The next challenge came from Elena Akhmilovskaya in 1986 and Chiburdanidze won the match in Sofia by 8½-5½. In 1988 she retained her title yet again by narrowly winning a match in Telavi, Georgia against Nana Ioseliani by 8½-7½.
By the 1990s a new threat to Maia Chiburdanidze's title had emerged from the Far East. Xie Jun of China won the right to challenge the world champion in February 1991 and, against all expectation, Chiburdanidze lost her crown to the young Chinese player in Manila by 8½-6½ - a new force had arrived in women's chess to challenge Georgian supremacy. Her reign is the third longest at 14 years, only behind that of the first women's champion, Vera Menchik, who reigned for 18 years from 1927 until her death in 1944 and that of Gaprindashvili's 16 years.

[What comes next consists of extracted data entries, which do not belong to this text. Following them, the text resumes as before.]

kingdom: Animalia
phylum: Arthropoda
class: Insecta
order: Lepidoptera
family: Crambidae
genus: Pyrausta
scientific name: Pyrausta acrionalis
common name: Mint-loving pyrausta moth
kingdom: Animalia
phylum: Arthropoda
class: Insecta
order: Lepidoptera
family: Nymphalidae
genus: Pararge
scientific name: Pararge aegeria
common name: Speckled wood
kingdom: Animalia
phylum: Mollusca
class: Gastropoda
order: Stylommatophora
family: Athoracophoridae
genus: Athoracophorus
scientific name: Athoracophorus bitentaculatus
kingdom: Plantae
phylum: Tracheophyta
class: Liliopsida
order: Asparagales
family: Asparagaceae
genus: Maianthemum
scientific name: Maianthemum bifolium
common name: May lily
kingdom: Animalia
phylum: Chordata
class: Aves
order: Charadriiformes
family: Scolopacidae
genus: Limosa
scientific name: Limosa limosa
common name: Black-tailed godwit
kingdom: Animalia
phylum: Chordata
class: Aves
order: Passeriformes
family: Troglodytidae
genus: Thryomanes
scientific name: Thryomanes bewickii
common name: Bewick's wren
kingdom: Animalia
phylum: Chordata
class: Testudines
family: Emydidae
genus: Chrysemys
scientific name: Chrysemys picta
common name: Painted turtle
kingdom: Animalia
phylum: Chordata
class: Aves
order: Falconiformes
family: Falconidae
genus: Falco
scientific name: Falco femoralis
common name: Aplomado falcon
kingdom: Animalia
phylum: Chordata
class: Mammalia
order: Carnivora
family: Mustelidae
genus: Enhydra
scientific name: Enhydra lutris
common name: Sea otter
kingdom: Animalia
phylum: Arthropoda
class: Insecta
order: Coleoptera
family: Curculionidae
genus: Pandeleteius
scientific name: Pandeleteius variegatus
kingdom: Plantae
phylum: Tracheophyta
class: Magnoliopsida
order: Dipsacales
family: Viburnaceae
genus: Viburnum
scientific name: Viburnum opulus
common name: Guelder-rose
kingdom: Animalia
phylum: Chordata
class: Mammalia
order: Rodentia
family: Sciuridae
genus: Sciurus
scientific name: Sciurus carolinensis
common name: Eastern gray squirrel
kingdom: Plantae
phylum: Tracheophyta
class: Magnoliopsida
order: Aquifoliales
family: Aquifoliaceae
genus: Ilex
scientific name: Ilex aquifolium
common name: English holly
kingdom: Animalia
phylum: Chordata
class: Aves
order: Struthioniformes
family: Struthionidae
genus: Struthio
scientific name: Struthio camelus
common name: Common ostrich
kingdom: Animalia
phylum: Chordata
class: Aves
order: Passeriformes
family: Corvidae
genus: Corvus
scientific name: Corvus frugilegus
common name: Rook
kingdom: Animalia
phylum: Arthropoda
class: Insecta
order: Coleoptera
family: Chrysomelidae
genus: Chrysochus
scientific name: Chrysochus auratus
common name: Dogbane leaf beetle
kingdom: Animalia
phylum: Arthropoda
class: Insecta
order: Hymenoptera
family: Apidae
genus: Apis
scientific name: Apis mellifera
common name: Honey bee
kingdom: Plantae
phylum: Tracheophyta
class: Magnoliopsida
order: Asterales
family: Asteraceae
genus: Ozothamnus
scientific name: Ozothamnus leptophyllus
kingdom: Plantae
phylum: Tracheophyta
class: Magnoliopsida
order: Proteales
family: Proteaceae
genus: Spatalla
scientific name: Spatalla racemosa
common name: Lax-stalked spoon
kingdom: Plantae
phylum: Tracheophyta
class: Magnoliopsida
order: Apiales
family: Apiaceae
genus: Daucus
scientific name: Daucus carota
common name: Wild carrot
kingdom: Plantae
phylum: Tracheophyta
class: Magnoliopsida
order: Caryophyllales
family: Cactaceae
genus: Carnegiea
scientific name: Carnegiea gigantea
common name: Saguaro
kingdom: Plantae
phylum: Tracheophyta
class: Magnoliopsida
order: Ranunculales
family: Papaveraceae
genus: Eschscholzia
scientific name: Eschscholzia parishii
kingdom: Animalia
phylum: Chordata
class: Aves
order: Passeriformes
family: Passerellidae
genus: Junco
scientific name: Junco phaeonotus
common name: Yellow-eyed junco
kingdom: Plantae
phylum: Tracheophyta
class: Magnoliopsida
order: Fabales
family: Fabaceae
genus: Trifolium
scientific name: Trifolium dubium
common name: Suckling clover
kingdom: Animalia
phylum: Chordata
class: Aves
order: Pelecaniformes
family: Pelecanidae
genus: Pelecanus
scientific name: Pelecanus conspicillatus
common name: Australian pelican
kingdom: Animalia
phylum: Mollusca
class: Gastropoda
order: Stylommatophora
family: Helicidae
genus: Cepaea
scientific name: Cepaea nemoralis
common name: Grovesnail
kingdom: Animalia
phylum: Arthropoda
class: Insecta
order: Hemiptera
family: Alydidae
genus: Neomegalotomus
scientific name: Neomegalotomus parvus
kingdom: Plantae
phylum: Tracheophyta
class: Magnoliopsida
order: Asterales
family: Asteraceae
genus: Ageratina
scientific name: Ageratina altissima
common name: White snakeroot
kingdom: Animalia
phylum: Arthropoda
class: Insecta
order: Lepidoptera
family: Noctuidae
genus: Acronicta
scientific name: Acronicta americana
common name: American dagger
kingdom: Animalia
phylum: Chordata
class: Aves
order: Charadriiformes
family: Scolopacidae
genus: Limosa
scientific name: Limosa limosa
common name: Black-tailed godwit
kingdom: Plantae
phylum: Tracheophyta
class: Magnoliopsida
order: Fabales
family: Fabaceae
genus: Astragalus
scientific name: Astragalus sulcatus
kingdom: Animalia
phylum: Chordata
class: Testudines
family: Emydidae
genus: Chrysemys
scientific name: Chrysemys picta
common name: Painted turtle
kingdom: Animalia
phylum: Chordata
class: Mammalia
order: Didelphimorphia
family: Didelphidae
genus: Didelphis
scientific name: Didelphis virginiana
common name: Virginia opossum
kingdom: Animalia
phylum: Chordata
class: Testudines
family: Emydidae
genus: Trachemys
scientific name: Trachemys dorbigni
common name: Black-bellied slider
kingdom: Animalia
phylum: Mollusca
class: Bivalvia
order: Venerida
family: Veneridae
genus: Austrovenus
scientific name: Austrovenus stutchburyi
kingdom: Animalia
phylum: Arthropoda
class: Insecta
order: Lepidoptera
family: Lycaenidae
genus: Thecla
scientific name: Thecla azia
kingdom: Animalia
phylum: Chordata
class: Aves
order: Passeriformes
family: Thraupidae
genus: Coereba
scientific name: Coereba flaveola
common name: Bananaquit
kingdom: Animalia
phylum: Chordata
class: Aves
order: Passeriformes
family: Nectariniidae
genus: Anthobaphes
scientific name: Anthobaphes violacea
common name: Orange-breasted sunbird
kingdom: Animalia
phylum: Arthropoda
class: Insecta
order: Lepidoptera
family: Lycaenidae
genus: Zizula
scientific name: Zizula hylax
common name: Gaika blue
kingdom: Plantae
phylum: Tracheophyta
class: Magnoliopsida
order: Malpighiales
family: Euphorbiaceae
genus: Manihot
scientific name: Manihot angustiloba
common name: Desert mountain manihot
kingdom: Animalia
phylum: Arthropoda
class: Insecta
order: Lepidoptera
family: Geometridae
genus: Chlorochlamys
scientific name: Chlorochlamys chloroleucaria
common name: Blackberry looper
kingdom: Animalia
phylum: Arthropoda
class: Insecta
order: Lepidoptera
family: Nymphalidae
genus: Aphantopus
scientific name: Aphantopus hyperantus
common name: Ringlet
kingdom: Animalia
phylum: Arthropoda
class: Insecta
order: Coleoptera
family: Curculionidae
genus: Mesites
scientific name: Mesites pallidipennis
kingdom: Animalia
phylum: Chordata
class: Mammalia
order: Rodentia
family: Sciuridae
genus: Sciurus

Chiburdanidze, like many of the top women players, is not too impressed with 'women's chess' in general and she prefers to play chess with men. She has played extensively in men's tournaments around the world and her best form was seen in the 1980s and early 1990s. She was 1st in tournaments in New Delhi (1984) and Banja Luka (1985) and in the next decade she finished 1st in Belgrade (1992), Vienna (1993) and in Lippstadt (1995).
She has attempted to win back the world title but, with the rise of the Chinese women and the formidable Polgár sisters, this has proved difficult and her best performance since 1991 has been 1st in the Tilburg Candidates tournament of 1994. However she lost the playoff to Zsuzsa Polgár by 5½-1½. Subsequently, despite not approving of the knockout format, she has entered the world championships of recent years. She reached the semi-finals in 2001, only to be knocked out by Zhu Chen of China who went on to win the title. In 2004 she again reached the semi-finals where she lost to Antoaneta Stefanova who went on to win the title.
Chiburdanidze does play against other women in the Olympiads and she won gold medals for Georgia in 1992, 1994, and 1996. She also played in the European Team Championships of 1997 when Georgia won the gold medal and in the 1st Europe v Asia Intercontinental rapidplay match which was held in Batumi (Georgia) in September 2001. Asia won the women's section by 21½-10½ with Maia contributing 3½.
At one point she was one of only two women in the world to hold a men's GM title, which they were awarded by FIDE on the basis of having been the Women's World Champion. (Later Zsuzsa Polgar of Hungary would become the first woman to earn the Grandmaster title through the norm system.) She has helped to further boost the standing of the game in her country, where she, and the other top Georgian women, are fêted like filmstars.
Her style of play is solid, but aggressive and well grounded in classical principles which one would expect from a player who was coached in her early career by Eduard Gufeld, a top Soviet trainer.
Chiburdanidze's FIDE Elo rating in the April 2005 list was 2509, making her the 4th highest rated female player in the world.